• WORK TASK:
Your response should be an exact reproduction of the data below, beginning at the line containing "middle mcp: (465, 401)" and ending with the final line.

• TASK MATERIAL:

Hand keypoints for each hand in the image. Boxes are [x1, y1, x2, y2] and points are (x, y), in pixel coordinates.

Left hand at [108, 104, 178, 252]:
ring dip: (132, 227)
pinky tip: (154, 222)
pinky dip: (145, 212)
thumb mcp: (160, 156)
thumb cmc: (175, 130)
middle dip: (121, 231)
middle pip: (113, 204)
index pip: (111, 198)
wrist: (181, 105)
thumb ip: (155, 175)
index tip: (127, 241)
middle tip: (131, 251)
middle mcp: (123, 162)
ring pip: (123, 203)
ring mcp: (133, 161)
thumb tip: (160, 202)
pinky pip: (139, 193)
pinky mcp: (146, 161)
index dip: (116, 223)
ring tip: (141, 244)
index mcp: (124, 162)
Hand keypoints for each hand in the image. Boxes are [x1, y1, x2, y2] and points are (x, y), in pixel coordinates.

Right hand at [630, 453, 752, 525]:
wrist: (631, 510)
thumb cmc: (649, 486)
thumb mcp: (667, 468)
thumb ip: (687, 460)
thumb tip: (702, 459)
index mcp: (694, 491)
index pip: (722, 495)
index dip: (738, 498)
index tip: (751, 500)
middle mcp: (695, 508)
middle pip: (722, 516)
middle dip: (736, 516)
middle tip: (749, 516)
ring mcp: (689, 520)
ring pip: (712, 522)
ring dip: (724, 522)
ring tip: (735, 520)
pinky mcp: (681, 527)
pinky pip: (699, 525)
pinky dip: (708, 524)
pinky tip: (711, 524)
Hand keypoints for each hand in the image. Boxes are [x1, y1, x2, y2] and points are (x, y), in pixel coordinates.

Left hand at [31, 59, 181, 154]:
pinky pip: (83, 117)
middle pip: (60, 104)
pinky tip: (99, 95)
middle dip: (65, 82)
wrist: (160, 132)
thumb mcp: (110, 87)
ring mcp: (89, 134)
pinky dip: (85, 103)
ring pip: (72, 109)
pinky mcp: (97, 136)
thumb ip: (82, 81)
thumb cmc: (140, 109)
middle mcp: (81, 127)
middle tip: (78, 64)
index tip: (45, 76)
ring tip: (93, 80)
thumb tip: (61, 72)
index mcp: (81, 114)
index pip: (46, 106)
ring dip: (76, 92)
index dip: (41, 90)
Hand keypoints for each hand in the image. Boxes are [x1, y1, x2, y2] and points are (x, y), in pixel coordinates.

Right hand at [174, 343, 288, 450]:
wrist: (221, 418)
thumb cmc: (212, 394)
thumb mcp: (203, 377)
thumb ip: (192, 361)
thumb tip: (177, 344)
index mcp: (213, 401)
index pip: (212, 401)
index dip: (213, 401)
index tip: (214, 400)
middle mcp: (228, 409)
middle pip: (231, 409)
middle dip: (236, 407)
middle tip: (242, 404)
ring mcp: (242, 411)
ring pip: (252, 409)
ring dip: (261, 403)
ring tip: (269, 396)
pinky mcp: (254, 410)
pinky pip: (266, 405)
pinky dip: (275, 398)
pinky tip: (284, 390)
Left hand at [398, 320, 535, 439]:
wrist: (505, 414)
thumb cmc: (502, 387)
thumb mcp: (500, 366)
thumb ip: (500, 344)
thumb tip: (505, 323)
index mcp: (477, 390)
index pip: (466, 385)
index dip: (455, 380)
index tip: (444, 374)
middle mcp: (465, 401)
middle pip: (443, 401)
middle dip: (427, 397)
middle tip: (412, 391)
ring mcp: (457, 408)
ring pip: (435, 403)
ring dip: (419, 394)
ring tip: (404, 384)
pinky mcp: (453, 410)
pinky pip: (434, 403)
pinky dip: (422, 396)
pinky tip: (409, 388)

• ANSWER FOR THIS EXERCISE:
middle mcp: (465, 401)
middle pip: (443, 401)
middle dip: (427, 397)
middle tip: (412, 391)
ring mcp: (457, 408)
ring pip: (435, 403)
ring dip: (419, 394)
ring tip: (404, 384)
pinky mcp: (453, 410)
pinky pip: (434, 403)
pinky dip: (422, 396)
pinky tip: (409, 388)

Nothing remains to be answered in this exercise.